##### PASSAGE SHOWN #####
PRECALC: Suppose you conduct a random experiment that has the binomial probability distribution.?

Supposed the probability that outcome C occurs on any one repetition is 0.4. Let P(x) be the probability that outcome C occurs xtimes in 5 repetitions.


a) Calculate P(x) for each value of x in the domain.


b) Find the mathematically expected value of x.


c) Show that the mathematically expected value of x is equal to 0.4


d) If the probability that C occurs on any one repetition is b and the probability that C does not occur on one repetition is a=1-b, prove that in 5 trials, the expected value of x is 5b.


e) From what you have observed in this problem, make a conjecture about the mathematically expected balue of x in n repetitions, if the probability that C occurs on any one repetition is b.


f) If you plant 100 seeds, each of which has a probability of 0.71 of germinating, how many seeds would you epxect to germinate?





I have no clue what any of these questions are asking. Can anyone help explain or solve any?


Thank you!!!

PRECALC: Suppose you conduct a random experiment that has the binomial probability distribution.?
a) Each repetition has possible outcomes. Success here called ‘outcome C’


and failure ie ‘not outcome C’. Usually they are denoted as outcome ‘1’ and ‘0’. The number ‘1’ is usually used for a success and ‘0’ for a failure.





We are given probability of C = .4. This means that probability of not C = .6


since the two probabilities (for 1 and 0) add to 1. ie .4 + .6 = 1





Now, P(x) = the probability of x successes out of 5 repetitions.


The possible values for x are 0,1,2,3,4,5. We can’t have C occur


Less than 0 time and we can’t have more than 5 times. (since only


5 repetitions).





The value for P(x) is the usual binomial distribution.


P(x) = 5Cx * (.4) ^ x * (.6) ^ * (5-x)





So we need to calculate this for each value 0 to 4.


For example


P(0) = 5C0 * (.4) ^ 0 * (.6) ^ (5-0) = .6^5 = .0776


P(1) = 5C1 * (.4) ^1 * (.6) ^ (4) = 5 * .4 * .6 ^ 4 = .2592


etc





b) From the definition of expected value, this =


0 * P(0) + 1*P(1) + 2*P(2) + 3*P(3) + 4*P(4) + 5*P(5)





c)


You can plug in the numbers from (a) and calculate, the value should be 5*.4 = 2


(ie not =4 which was stated).





d) the proof can be done in a number of ways. The simplest way is


to use (c) above. We saw that the definition of the expected value with


N=5 and prob = .4 gave 5*.4 = 2. So, the same calculation with any prob = b


gives 5*b.





(there are formal mathematical proofs of this fact, but that seems to be beyond


the level of your course)





e) Generalize from 5*prob to n*b = expected value





f) Expected number to germinate is just the expected value N*P(1)


ie 100*.71 = 71
Reply:X has the binomial distribution with n = 5 trials and success probability p = 0.4





In general, if X has the binomial distribution with n trials and a success probability of p then


P[X = x] = n!/(x!(n-x)!) * p^x * (1-p)^(n-x)
#####
TASKS TO CARRY OUT
A – Reproduce the part of the binomial probability thread starting with "f) If you plant" and going on through "Thank you!!!".
B – For each statement, say yes or no according to the binomial probability thread, and quote the words that decide it: (i) the possible values for x run from 0 through 5; (ii) the expected value in part (c) should work out to 2; (iii) the expected number of germinating seeds is given as 29.
##### RECORD EXCERPTS #####
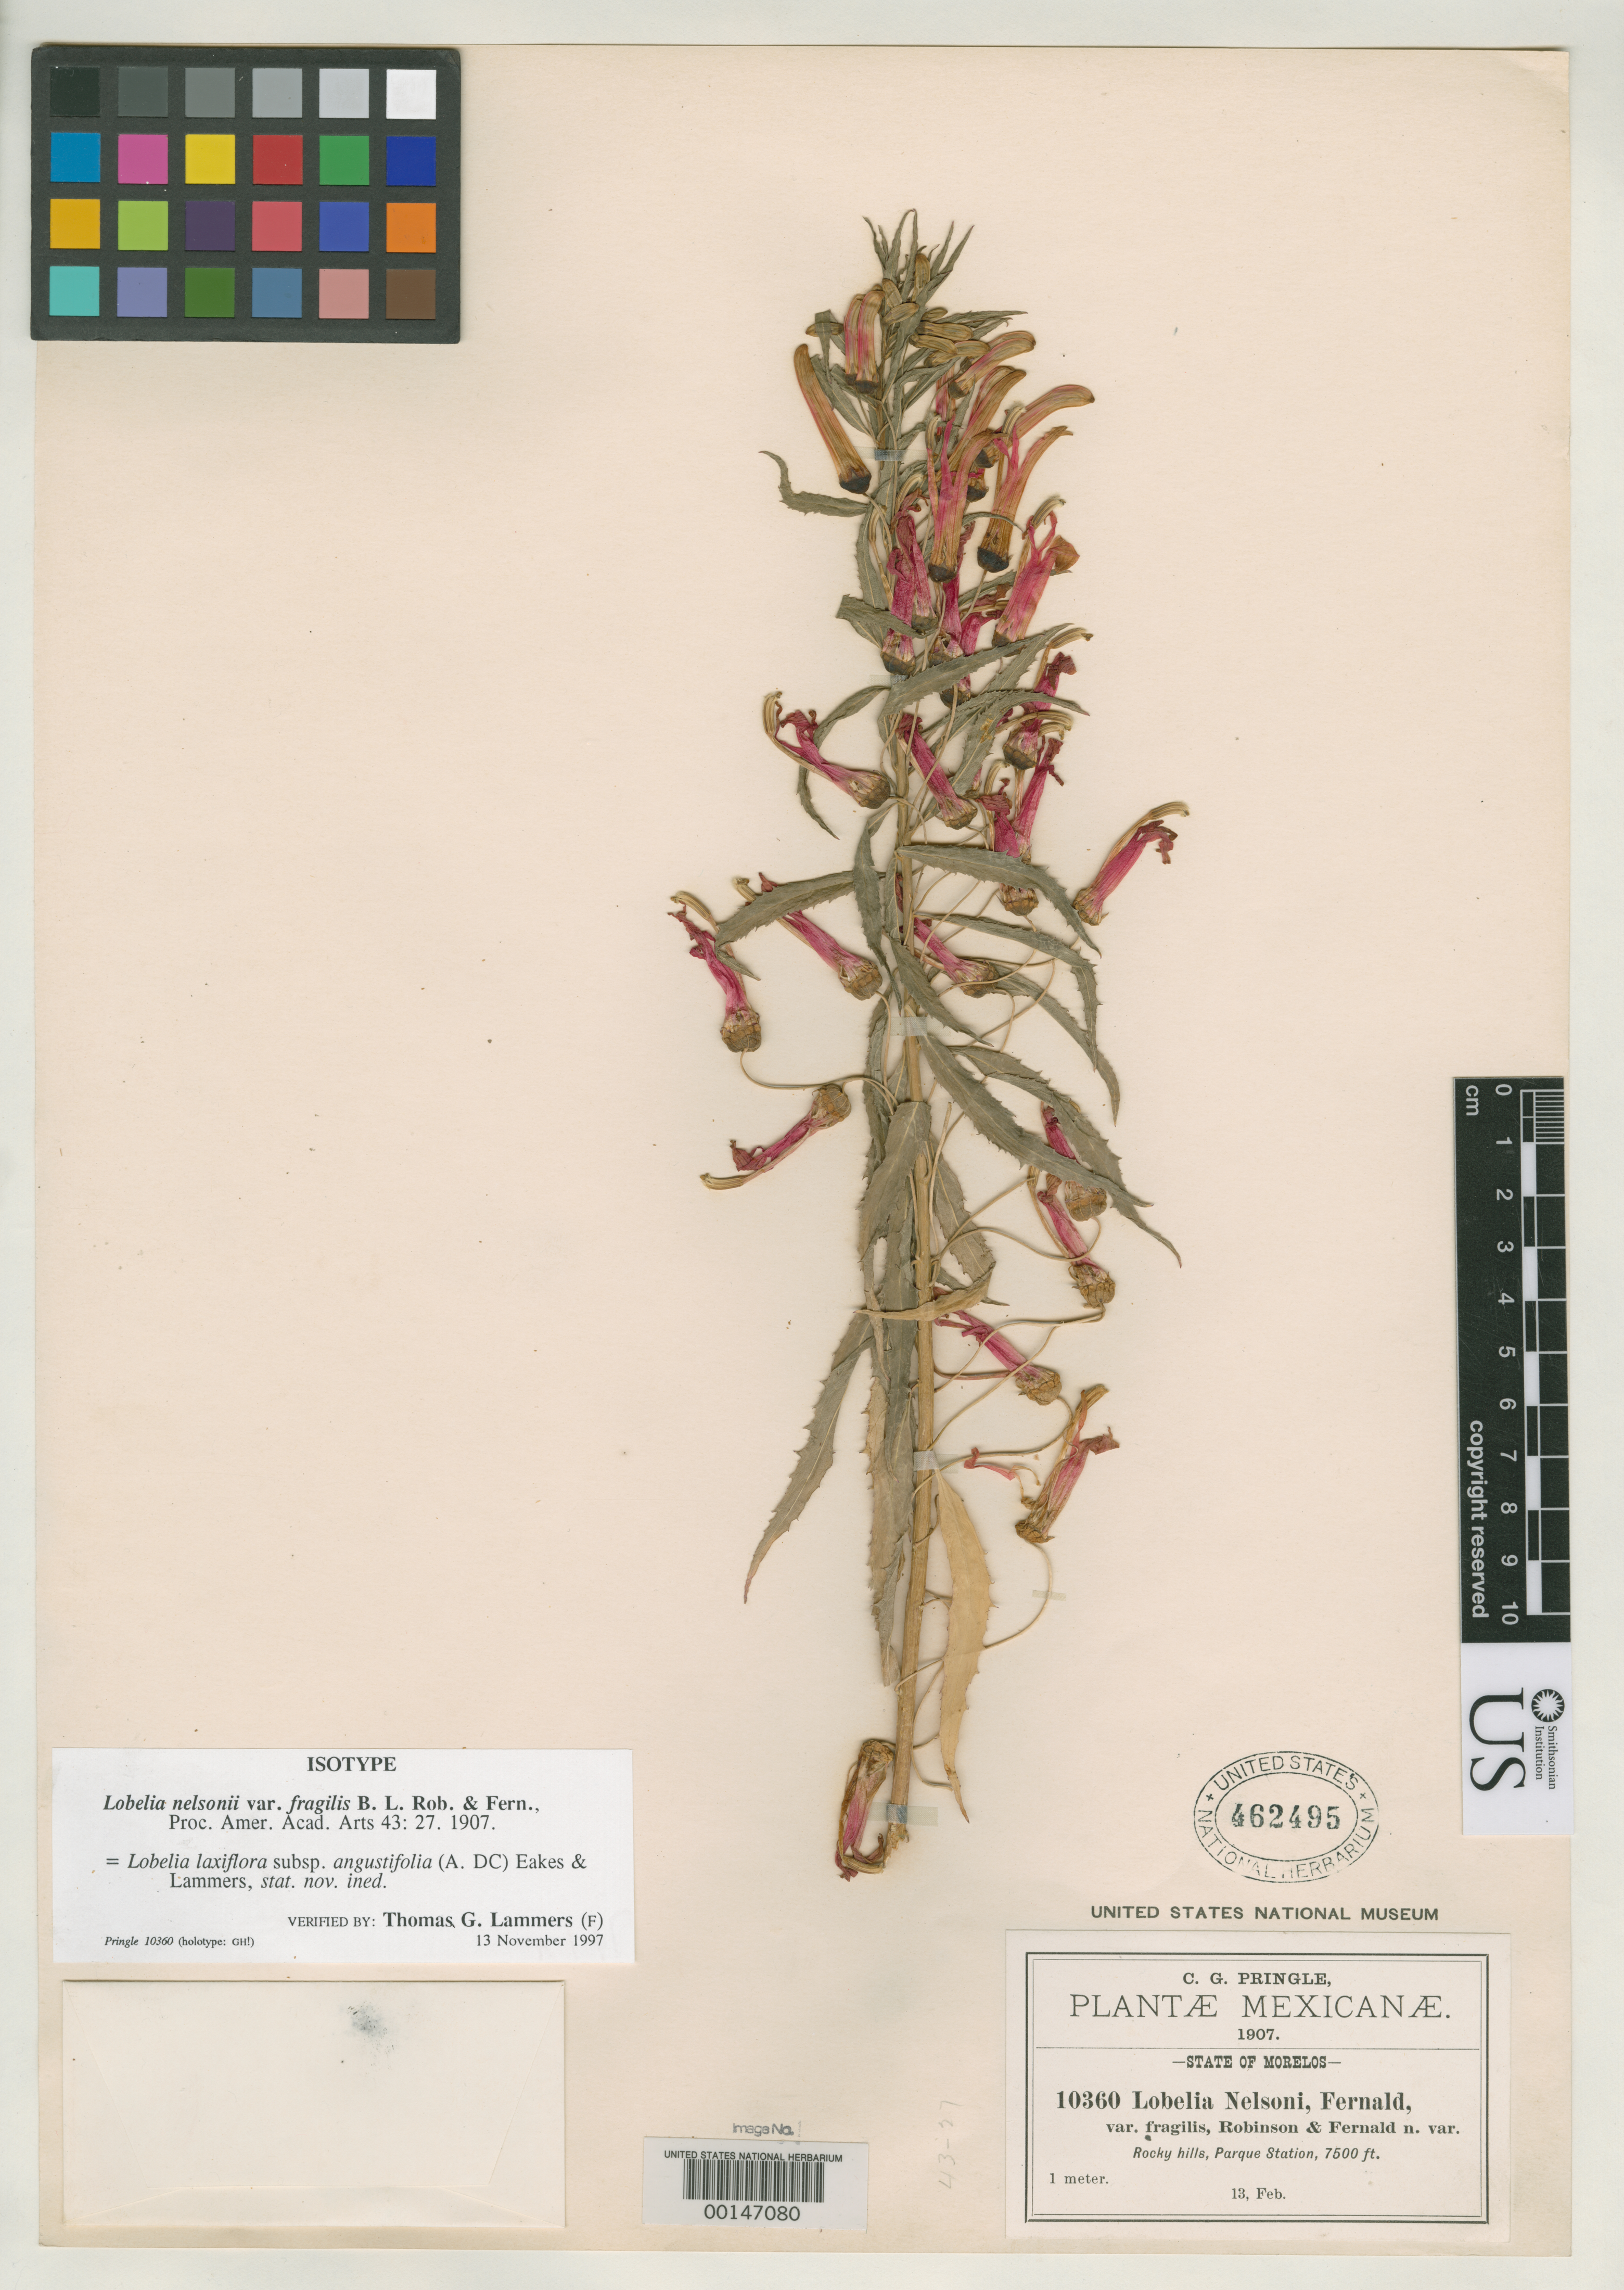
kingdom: Plantae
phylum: Tracheophyta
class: Magnoliopsida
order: Asterales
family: Campanulaceae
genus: Lobelia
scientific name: Lobelia nelsonii var. fragilis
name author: B.L. Rob. & Fernald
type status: Isotype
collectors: C. G. Pringle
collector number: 10360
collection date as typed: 13 Feb 1907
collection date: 1907-02-13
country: Mexico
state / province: Morelos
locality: Parque station.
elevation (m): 2286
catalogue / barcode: US 462495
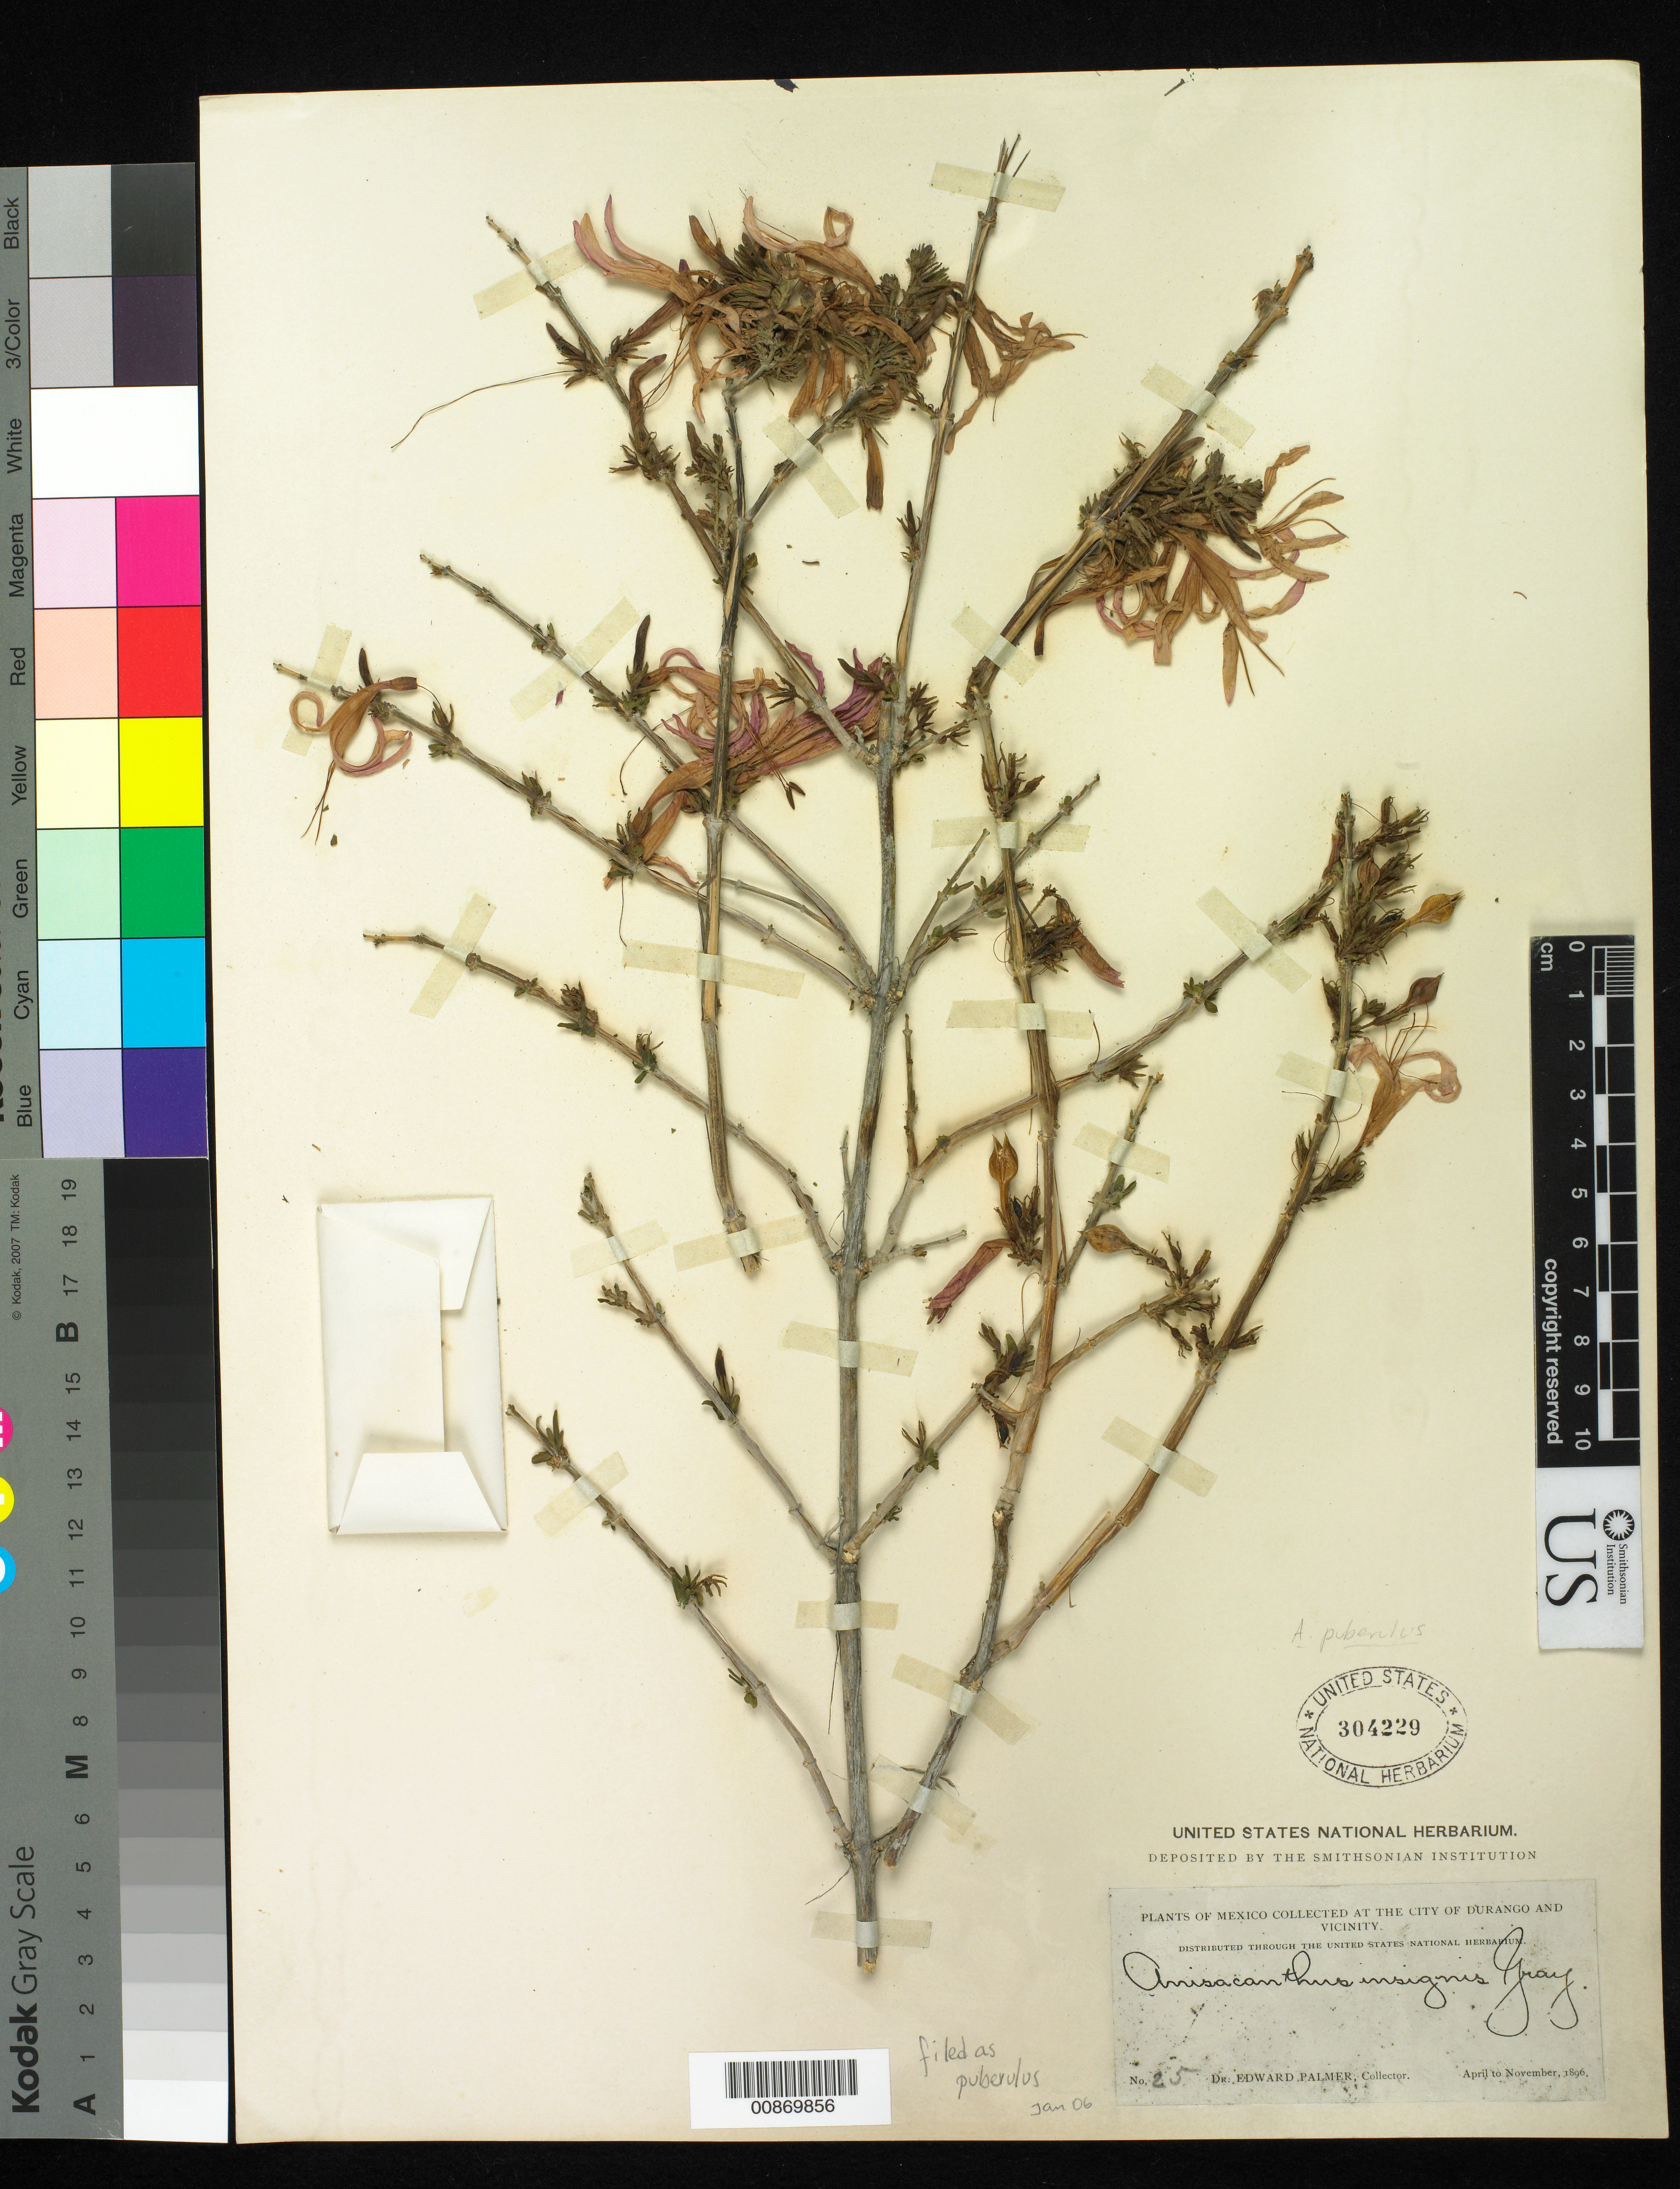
#####
ANSWERS FOR THIS EXERCISE
A –
f) If you plant 100 seeds, each of which has a probability of 0.71 of germinating, how many seeds would you epxect to germinate?





I have no clue what any of these questions are asking. Can anyone help explain or solve any?


Thank you!!!

B –
(i) Yes: "The possible values for x are 0,1,2,3,4,5."
(ii) Yes: "the value should be 5*.4 = 2"
(iii) No: "ie 100*.71 = 71"